Was my first time at RWS and first time dining there. Did not realise at first, but Baits is actually Din Tai Fung. Visited on a Saturday afternoon at about 12.10pm, and there was a short queue. Stood at the queue under the hot sun for a good 10 minutes without anyone coming out to attend. Also noticed that there are still some unoccupied tables inside the restaurant.

We saw the first two groups infront of us moved into the restaurant and were seated, so we followed suit and waited inside the restaurant. Stood there for a minute before a waitress walked past us and straight to the queue outside. So we called out to her and requested for a table. She looked at us and said we need to queue outside. We replied to say that we did, and came in just a little while ago because the group infront of us were already seated. She looked at us rather haughtily and insisted that we must queue outside. Puzzled, we went back to queue outside under the hot sun once more.

A minute later, the same waitress came back and said we can go inside now. Strange practice to shoo your customers out when they are already inside the restaurant and then to ask them to step back in a minute later. I do understand if the policy does not allow queues inside the restaurant but at least have someone come out and attend to the customer and let the customer know that they are visible.
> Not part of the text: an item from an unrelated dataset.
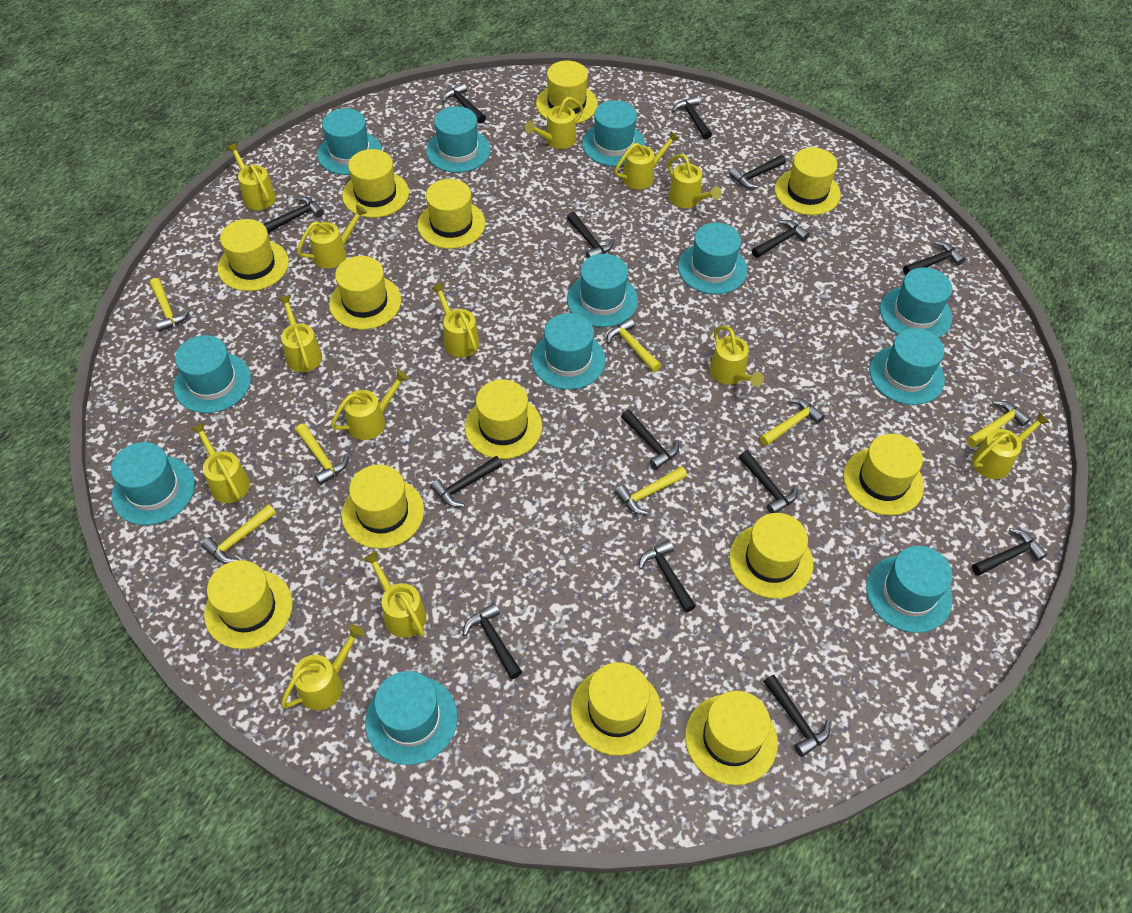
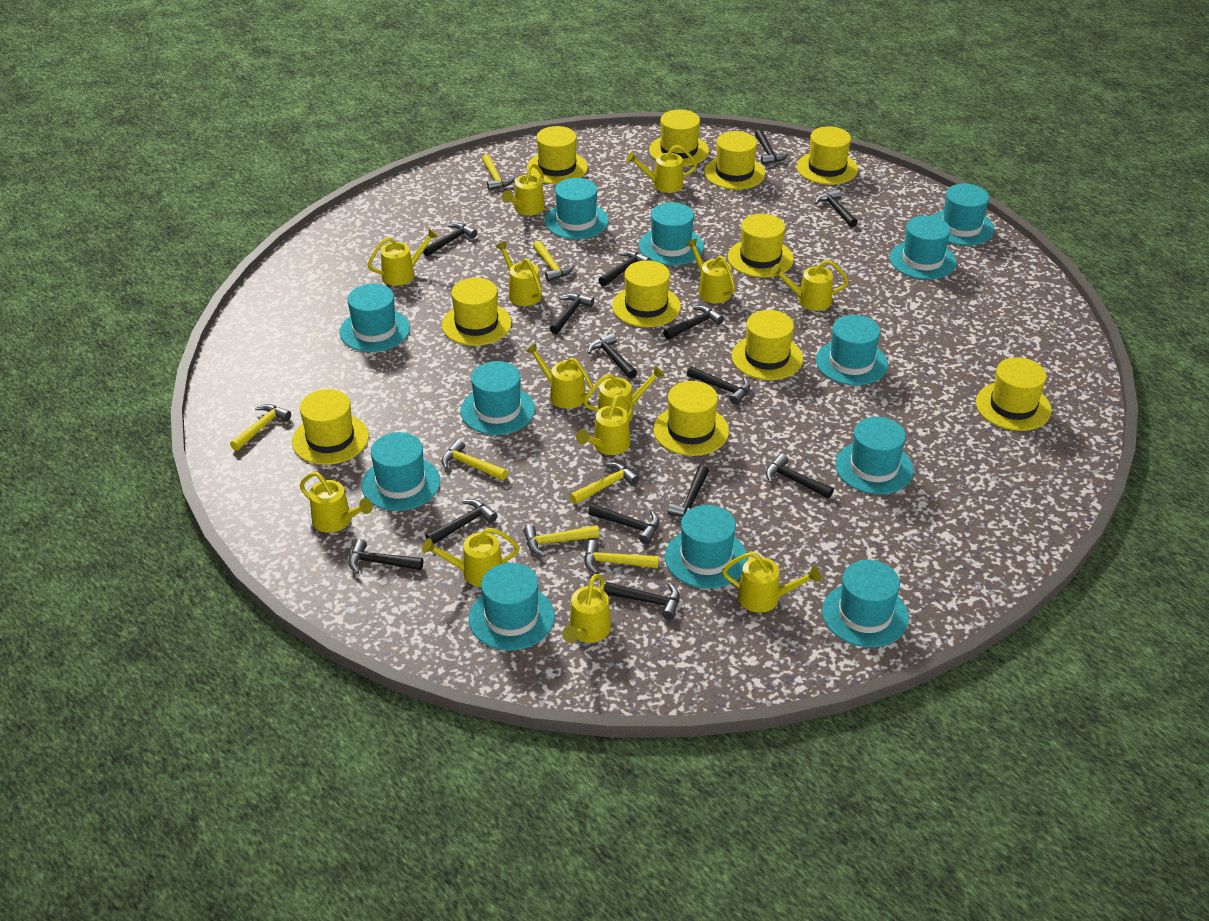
yellow hat: [204,560,293,649] [218,219,289,291] [329,256,401,330] [342,149,409,218] [342,465,424,549] [417,179,485,249] [465,379,542,459] [536,61,598,124] [571,662,662,756] [685,691,778,785] [729,513,813,599] [775,147,841,215] [843,434,924,516] = 13 -> [292,389,369,465] [442,278,511,346] [527,126,588,184] [612,260,681,327] [649,109,709,167] [653,381,729,456] [704,131,766,190] [728,214,794,277] [731,310,803,380] [797,126,858,185] [976,357,1052,431] = 11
Undaunted, we were still willing to try the food there. Ordered tom yum soup, champagne pork ribs, stewed beef noodles (soup) and pork dumplings (小笼包). We were seated on a table with 4 chairs, so we sat down with the plates to our left. Shortly after we had ordered, a waiter brought out the tom yum soup. I gestured that the tom yum soup was for my dining companion but the waiter still did not place the dish infront of my friend but on the unoccupied space beside him. Semi-service? Hahaa, perhaps we expected too much but it is logical to place the food in front of your diners, right? It's not like our table is full of dishes. Tom yum soup was just the first one!

chinese tea @$1.20++ refillable
Tom yum soup for 1 pax that came with a droplet of soup on the plate. I thought they usually wipe clean the plate prior to serving?
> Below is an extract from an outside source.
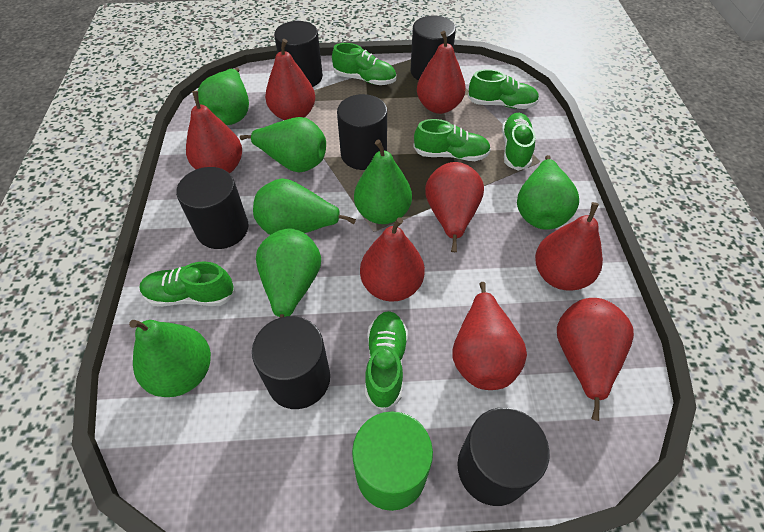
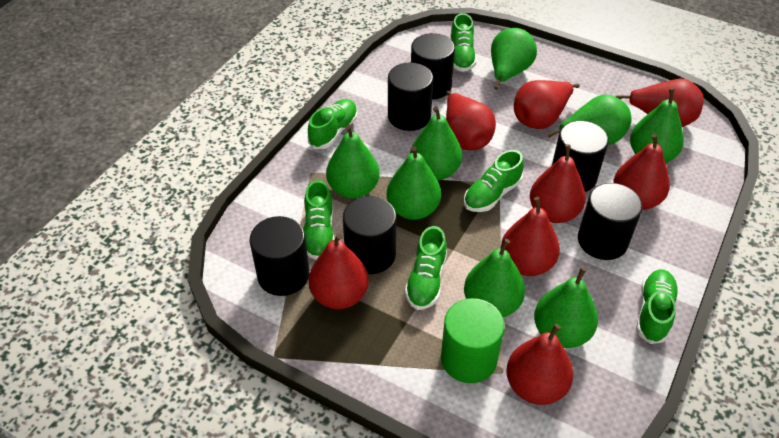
green pear: [129,320,211,397] [198,68,249,125] [240,117,326,173] [253,178,356,235] [256,229,321,318] [354,140,412,224] [517,155,579,230] = 7 -> [326,125,380,199] [387,146,441,220] [410,106,462,180] [464,239,525,317] [491,28,537,89] [534,267,598,348] [547,94,632,145] [630,88,684,163] = 8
Ingredients in the tom yum soup included 2 medium sized prawns, squids, button mushrooms, mussels, chilies and tomatoes. The soup was thick and sour but not very spicy. Quite appetising.

prawn

My friend commented that the prawn and the mussels did not taste that fresh. I did not have any problems with the prawn although certain parts of the meat were slightly soft and stuck to the shell.

Another waiter served us the pork dumplings, and he was very polite. He even warned us to be careful as the dumplings are very hot.
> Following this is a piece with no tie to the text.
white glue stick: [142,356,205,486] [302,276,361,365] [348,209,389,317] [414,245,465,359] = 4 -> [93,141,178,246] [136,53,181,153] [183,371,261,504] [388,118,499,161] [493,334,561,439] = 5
pork dumplings aka xiao long bao
ginger in vinegar to dip pork dumplings
let the soup out so that it won't scald the tongue later when biting into the dumpling

The standard of the pork 小笼包 here is similar to any other Din Tai Fung branches that I've eaten before. Juicy with moist pork meat fillings wrapped by thin dumpling skin. Simple and yummy.

stewed beef noodles (牛腩面)
beef (牛腩)

The stewed beef noodles was disappointing. The meat was chewy and the tendon was not soft. The noodles was not springy at all.

Fortunately, the champagne pork ribs fared better than the noodles and tom yum soup.

champagne pork ribs

delicious pork ribs

Actually, it was hard to discern between champagne pork ribs or the regular pork ribs king (排骨王) taste. The sauce for champagne pork ribs seemed sweeter and less tangy. The meat itself was nicely tender and easy to eat.



The total bill for the meal came up to $50+ for 2 pax.